Exercise
From the first line of the entries below to the line with "- recorded diagnosis: Ependymoma, NOS", give each line again exactly.

[Collected data]
┄┄┄┄┄┄

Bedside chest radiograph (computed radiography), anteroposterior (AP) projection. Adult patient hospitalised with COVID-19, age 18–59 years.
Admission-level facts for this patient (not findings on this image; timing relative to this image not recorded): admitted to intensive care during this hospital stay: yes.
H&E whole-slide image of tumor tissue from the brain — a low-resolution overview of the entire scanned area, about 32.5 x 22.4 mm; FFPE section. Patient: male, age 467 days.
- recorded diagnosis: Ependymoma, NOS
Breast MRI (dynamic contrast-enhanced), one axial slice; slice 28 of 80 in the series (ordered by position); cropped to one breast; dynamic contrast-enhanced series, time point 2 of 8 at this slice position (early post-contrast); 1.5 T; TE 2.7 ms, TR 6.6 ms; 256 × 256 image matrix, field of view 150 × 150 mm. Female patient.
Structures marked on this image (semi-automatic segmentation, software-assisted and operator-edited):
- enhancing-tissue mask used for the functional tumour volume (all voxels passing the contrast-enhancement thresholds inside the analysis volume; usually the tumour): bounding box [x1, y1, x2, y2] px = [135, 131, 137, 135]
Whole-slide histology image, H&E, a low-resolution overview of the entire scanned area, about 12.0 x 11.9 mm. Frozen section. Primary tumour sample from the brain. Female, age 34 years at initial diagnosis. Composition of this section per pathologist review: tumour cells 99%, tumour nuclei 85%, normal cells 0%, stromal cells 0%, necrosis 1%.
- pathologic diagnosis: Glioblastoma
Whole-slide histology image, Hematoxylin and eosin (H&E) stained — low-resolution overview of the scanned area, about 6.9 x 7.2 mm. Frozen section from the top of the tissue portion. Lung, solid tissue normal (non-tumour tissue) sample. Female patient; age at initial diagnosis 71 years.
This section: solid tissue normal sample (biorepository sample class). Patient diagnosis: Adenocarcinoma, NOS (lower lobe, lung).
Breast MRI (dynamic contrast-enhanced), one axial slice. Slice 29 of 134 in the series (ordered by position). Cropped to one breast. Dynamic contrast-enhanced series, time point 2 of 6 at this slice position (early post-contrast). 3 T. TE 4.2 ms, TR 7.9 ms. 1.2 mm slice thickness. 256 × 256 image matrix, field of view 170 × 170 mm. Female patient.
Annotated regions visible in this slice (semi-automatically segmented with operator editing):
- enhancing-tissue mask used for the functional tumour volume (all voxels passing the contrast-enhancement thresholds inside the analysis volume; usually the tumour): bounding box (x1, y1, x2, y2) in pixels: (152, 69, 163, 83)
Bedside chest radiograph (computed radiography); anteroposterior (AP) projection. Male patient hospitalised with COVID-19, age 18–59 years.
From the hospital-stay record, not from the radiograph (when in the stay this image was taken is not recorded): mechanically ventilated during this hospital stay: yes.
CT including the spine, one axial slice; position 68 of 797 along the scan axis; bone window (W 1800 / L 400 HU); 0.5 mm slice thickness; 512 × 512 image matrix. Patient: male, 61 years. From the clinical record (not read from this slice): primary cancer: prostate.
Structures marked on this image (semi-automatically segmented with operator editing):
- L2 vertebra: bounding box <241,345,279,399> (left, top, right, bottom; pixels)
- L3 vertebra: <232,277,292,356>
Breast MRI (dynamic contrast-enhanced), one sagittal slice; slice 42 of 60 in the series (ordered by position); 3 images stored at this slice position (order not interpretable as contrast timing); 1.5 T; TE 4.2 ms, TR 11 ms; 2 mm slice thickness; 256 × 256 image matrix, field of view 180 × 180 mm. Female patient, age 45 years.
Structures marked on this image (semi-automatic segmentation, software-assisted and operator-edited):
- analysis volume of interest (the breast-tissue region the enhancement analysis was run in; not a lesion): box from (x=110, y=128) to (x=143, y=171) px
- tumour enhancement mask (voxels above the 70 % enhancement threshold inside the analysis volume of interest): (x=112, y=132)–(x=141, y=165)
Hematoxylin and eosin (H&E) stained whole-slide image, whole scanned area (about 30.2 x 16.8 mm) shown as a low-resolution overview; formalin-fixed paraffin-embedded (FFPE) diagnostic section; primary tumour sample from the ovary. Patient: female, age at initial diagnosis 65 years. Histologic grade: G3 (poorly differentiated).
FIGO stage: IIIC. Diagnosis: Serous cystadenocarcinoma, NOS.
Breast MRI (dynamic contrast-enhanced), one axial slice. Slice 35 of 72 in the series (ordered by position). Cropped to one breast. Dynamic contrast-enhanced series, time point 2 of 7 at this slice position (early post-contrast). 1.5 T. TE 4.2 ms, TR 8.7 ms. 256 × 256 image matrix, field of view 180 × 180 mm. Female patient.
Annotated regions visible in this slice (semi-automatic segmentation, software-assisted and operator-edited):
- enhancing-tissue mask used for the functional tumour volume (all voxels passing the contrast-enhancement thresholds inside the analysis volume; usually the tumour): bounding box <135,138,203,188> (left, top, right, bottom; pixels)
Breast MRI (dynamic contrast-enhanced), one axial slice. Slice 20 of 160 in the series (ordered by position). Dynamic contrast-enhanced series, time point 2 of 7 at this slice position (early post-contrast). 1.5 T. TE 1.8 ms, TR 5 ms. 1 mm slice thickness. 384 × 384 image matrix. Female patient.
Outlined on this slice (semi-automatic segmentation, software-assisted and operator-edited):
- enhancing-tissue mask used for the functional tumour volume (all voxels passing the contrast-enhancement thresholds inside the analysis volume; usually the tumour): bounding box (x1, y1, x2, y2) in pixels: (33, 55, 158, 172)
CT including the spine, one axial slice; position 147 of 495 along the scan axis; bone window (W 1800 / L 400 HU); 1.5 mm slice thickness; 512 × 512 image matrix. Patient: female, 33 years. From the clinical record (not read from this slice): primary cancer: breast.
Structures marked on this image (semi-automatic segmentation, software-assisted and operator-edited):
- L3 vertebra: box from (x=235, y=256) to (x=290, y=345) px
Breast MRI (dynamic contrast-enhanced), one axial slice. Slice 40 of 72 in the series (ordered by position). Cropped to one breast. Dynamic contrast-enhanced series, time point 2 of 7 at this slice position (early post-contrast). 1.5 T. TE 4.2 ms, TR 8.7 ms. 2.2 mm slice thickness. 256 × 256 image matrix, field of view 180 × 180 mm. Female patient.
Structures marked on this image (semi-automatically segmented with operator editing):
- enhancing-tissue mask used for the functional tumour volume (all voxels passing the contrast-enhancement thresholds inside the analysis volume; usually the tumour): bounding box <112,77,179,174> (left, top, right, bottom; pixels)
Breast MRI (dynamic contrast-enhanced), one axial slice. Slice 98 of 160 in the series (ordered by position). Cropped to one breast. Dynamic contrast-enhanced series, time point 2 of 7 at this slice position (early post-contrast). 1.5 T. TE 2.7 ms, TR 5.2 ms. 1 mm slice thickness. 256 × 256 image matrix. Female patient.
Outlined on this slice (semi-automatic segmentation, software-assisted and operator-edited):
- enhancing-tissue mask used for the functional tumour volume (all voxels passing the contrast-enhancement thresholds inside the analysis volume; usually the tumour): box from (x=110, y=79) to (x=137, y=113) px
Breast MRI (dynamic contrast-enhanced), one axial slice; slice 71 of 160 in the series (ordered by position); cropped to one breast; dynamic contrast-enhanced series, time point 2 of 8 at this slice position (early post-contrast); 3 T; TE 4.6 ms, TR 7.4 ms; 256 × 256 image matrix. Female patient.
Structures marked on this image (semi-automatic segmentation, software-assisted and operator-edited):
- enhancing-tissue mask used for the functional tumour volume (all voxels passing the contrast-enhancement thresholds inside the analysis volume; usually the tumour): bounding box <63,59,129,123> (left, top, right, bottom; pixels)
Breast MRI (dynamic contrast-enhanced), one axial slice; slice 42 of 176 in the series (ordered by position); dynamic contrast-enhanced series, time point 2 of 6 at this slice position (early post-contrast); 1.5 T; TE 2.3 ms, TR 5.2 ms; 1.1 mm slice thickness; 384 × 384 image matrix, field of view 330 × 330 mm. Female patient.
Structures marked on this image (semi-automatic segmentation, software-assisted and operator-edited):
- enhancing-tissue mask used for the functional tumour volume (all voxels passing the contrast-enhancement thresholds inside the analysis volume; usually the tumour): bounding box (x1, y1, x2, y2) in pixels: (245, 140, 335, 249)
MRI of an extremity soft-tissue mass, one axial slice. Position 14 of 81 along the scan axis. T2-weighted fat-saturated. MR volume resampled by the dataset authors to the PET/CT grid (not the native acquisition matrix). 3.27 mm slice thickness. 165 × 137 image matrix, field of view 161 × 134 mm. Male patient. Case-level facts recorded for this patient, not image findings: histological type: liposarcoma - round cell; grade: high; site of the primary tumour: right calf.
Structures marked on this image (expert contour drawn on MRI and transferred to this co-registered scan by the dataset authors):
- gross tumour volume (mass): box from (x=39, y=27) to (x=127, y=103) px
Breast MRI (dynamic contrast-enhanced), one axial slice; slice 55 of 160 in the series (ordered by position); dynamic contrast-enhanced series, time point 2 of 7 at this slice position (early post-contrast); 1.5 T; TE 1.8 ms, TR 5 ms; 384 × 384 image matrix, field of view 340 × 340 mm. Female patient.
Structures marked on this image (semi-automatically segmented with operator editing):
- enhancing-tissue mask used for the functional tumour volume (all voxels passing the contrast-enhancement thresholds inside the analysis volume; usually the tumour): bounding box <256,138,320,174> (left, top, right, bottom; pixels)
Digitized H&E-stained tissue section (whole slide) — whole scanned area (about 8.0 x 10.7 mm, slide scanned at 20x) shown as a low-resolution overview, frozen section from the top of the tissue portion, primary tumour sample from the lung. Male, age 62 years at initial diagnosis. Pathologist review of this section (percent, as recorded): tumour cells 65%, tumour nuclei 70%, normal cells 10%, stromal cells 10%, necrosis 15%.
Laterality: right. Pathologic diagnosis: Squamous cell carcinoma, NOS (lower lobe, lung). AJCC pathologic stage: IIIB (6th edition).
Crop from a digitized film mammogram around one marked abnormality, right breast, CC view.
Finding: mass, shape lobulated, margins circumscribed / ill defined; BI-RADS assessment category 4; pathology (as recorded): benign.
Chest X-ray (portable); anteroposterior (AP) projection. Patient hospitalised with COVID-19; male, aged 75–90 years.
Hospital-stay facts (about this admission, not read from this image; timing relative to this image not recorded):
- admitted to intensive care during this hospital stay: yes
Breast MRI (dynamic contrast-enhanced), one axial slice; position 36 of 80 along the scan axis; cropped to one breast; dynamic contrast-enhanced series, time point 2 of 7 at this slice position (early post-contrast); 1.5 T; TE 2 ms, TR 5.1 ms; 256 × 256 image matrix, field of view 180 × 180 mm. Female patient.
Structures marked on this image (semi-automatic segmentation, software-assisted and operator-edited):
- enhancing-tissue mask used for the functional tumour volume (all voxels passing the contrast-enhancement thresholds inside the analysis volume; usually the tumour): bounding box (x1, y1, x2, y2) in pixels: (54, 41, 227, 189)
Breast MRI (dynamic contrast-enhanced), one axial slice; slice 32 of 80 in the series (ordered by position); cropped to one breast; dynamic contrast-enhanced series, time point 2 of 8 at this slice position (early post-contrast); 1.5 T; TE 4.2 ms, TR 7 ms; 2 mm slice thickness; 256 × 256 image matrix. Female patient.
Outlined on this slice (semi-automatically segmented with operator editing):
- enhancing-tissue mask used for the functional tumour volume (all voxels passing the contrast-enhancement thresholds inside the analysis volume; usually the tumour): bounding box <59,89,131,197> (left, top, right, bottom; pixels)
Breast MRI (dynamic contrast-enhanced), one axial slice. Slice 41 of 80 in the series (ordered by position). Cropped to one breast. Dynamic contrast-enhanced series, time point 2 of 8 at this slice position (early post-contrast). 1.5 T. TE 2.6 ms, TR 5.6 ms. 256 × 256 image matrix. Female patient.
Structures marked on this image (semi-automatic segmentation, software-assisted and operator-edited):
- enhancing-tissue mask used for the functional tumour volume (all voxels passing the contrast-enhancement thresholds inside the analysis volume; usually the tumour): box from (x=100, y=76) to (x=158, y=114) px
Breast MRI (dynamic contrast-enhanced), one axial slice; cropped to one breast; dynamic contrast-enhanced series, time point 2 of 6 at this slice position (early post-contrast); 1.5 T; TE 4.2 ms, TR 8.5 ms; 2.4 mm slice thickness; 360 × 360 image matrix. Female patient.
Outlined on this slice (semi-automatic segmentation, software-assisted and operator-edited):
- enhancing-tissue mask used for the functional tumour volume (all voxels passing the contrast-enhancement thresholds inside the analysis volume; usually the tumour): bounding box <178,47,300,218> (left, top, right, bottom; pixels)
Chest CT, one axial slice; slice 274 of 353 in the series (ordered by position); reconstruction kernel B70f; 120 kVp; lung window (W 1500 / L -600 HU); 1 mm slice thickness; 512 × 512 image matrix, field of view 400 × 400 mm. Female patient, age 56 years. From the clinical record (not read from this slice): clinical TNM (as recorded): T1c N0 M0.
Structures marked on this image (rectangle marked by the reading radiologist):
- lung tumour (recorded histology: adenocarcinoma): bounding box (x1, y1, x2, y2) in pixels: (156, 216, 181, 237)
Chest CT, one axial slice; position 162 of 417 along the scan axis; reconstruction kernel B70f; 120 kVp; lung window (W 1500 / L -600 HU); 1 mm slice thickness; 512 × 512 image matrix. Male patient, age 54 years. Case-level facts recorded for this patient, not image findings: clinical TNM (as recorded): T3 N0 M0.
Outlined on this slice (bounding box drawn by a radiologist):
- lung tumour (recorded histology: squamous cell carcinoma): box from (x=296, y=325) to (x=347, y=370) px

┄┄┄┄┄┄

Written response
Bedside chest radiograph (computed radiography), anteroposterior (AP) projection. Adult patient hospitalised with COVID-19, age 18–59 years.
Admission-level facts for this patient (not findings on this image; timing relative to this image not recorded): admitted to intensive care during this hospital stay: yes.
H&E whole-slide image of tumor tissue from the brain — a low-resolution overview of the entire scanned area, about 32.5 x 22.4 mm; FFPE section. Patient: male, age 467 days.
- recorded diagnosis: Ependymoma, NOS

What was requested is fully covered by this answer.